• [PASSAGE FOR REVIEW]
* * * *

So imagin my shock when I tried to talk to a waiter the first day only to get a dumb look back that told me 'What is this moron trying to say to me' lol.
Go figure I eventually found what my problem was. I was learining Spanish the way Mexicans speak it. first off, We learn to pronounce 5 Sinco, there. It can pass in mexico but spaniards pronounce it Thinco. C is actually TH. that was ahuge part of my problem and something I never thought of before. That i was learning it wrong and would be though of as a complete idiot in spain
But I dont feel that dumb. My friend who is totally fleunt in spanish and married to a mexican husband that doesnt speak a word of enlgish got the same look from people also, at times there. but she did better than Me.

* * * *

• [RECORDED DATA]
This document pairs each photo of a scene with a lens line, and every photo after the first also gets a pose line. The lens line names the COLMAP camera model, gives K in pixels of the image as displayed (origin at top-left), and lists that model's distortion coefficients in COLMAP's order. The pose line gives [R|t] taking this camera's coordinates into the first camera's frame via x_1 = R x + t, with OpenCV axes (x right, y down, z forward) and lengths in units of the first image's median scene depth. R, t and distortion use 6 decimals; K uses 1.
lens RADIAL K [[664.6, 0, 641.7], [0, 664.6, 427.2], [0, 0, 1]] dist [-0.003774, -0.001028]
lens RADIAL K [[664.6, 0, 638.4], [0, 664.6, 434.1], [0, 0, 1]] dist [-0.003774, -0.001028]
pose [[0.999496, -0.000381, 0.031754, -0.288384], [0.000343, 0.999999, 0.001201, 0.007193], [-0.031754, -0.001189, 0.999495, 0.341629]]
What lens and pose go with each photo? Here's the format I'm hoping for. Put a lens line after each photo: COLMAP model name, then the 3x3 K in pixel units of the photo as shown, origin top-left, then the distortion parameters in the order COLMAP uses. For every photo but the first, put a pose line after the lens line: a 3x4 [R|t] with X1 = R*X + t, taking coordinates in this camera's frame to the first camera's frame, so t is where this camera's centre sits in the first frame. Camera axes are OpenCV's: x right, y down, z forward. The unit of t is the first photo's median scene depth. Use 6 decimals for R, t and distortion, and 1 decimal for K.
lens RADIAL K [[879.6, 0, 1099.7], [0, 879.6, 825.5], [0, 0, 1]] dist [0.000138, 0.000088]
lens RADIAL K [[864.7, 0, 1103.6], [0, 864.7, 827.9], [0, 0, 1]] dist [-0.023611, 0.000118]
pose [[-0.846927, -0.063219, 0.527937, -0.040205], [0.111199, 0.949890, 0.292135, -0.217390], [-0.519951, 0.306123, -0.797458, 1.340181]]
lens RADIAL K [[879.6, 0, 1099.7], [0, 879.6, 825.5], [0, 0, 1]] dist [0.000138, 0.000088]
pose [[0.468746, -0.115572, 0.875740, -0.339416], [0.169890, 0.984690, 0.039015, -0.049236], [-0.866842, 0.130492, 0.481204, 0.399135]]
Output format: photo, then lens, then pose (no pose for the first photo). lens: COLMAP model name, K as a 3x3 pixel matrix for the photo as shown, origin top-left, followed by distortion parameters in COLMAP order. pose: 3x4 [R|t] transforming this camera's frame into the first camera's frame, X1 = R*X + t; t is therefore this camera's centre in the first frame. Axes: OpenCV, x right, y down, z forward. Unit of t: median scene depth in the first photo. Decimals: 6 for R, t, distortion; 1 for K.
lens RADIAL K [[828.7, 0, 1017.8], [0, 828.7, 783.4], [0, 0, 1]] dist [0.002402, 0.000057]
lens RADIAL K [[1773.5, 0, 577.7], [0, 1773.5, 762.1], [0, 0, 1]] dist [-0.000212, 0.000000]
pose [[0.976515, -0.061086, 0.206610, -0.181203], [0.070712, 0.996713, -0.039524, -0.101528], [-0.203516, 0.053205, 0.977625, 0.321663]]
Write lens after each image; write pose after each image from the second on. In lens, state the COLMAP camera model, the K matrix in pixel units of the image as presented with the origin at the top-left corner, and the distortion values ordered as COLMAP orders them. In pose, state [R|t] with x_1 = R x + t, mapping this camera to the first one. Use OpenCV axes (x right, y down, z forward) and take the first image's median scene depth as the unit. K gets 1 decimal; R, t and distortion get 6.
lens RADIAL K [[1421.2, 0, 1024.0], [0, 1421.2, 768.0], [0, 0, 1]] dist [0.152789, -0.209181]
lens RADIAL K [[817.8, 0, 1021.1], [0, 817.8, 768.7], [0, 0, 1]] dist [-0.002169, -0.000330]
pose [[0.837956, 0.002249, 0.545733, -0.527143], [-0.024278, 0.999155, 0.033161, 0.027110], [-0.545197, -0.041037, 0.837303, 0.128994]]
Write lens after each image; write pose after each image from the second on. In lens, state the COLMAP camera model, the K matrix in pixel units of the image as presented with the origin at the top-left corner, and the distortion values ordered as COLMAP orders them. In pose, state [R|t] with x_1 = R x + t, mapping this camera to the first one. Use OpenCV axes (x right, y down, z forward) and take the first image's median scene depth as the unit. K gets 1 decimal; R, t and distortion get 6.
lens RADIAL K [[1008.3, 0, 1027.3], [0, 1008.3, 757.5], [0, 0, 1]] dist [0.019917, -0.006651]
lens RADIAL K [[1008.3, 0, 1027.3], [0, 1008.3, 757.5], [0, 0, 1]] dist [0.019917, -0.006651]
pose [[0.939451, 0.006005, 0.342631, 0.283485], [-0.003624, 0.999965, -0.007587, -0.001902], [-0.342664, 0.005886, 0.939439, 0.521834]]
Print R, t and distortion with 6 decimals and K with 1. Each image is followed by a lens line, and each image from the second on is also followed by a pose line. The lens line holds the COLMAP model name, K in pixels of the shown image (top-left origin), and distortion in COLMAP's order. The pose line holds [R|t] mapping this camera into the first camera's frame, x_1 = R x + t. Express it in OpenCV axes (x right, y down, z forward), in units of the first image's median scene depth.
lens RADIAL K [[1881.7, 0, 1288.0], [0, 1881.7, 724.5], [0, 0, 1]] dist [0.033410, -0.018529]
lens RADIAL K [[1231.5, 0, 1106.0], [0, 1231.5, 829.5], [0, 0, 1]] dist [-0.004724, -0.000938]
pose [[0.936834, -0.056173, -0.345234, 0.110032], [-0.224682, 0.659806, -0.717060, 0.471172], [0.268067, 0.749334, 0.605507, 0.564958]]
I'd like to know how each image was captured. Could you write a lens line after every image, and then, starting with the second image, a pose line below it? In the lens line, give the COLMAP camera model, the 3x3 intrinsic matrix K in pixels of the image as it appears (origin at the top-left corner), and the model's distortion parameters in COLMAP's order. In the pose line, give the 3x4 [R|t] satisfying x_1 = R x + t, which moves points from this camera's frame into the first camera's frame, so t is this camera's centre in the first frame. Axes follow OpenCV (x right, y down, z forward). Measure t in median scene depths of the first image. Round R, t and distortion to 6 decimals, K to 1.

* * * *

• [WHAT NEEDS TO BE DONE] According to the post about learning Spanish, how do Spaniards pronounce the word for the number 5?

• [SOLUTION TO THE PROBLEM] They pronounce it "Thinco."